*** Opening of SUPPLIED RECORDS ***

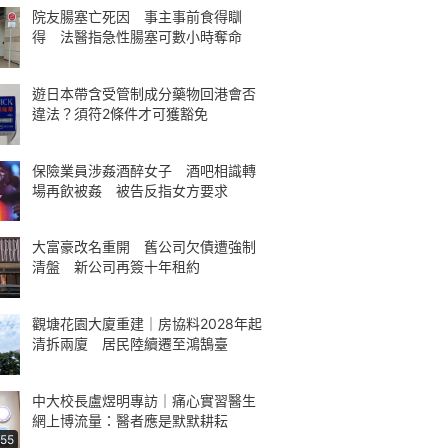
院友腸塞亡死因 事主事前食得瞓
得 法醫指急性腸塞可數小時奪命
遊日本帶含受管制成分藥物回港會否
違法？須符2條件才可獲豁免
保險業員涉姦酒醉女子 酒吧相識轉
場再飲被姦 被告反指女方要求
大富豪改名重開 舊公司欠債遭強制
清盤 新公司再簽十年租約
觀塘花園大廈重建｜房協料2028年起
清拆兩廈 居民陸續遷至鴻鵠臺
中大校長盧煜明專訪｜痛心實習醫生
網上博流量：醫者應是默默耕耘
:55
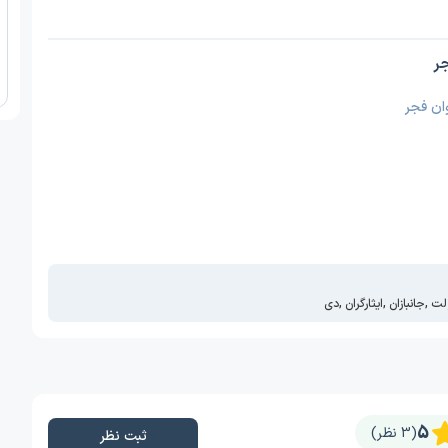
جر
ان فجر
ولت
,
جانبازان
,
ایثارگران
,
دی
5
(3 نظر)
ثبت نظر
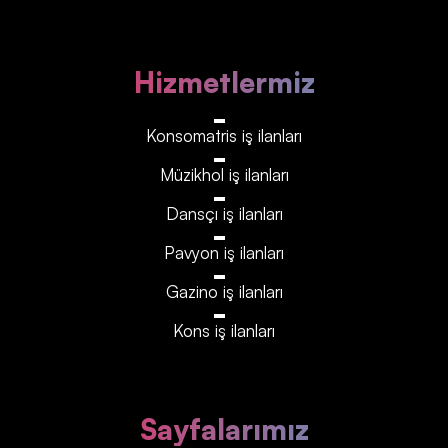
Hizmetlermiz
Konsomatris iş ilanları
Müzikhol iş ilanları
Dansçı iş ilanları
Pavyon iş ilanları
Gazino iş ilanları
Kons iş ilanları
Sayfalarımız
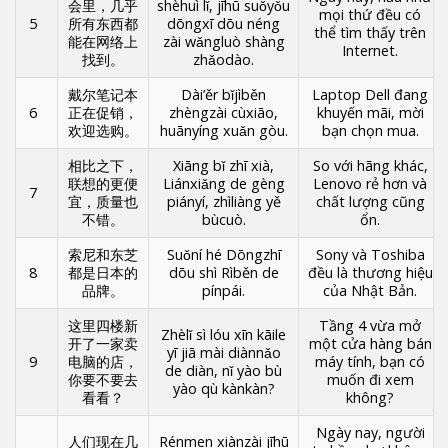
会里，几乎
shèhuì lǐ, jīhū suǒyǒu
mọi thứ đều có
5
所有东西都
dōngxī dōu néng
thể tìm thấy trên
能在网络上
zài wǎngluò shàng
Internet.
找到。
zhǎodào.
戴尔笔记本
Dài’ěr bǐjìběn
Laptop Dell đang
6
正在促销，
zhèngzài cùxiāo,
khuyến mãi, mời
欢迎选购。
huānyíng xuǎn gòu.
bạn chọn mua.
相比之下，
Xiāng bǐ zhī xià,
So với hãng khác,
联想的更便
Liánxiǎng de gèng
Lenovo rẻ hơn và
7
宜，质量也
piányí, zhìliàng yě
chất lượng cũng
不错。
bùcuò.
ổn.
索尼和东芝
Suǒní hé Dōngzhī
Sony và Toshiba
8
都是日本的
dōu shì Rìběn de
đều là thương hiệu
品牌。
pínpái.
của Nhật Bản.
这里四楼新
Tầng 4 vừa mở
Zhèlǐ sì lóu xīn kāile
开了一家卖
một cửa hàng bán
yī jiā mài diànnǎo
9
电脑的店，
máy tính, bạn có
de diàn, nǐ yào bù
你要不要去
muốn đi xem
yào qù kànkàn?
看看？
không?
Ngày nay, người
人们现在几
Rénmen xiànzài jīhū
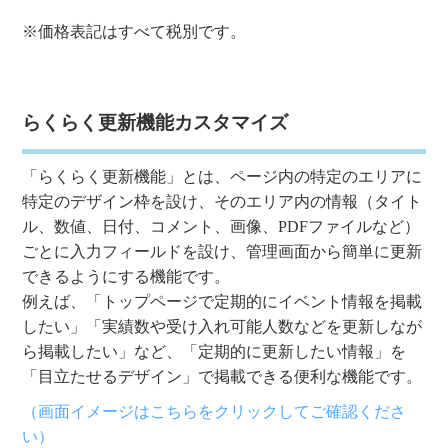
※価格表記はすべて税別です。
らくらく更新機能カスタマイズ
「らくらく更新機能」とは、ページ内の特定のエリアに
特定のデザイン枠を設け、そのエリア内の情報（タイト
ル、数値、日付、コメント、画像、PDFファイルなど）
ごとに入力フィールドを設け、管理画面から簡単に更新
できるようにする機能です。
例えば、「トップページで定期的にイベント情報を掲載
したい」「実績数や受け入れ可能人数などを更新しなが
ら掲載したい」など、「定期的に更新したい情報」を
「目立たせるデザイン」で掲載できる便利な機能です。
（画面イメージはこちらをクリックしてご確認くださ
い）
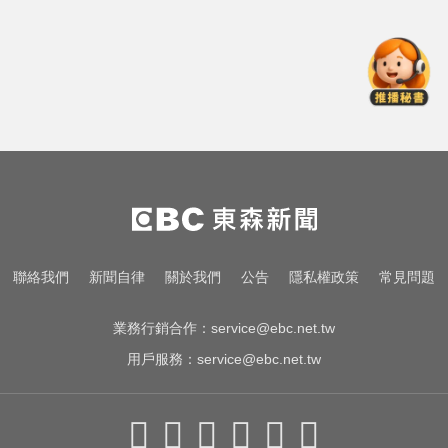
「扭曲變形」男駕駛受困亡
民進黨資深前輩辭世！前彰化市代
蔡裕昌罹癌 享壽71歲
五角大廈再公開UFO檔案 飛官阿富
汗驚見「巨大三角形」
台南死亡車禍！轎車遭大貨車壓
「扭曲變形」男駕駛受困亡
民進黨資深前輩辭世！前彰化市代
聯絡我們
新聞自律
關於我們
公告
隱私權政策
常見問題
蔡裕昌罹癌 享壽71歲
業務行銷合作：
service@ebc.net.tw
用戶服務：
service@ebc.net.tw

*** Close of SUPPLIED RECORDS ***

Pick out every line in the records above that contains the word "ilanları", and copy each one.

[ANSWER BOX]
Konsomatris iş ilanları
Müzikhol iş ilanları
Dansçı iş ilanları
Pavyon iş ilanları
Gazino iş ilanları
Kons iş ilanları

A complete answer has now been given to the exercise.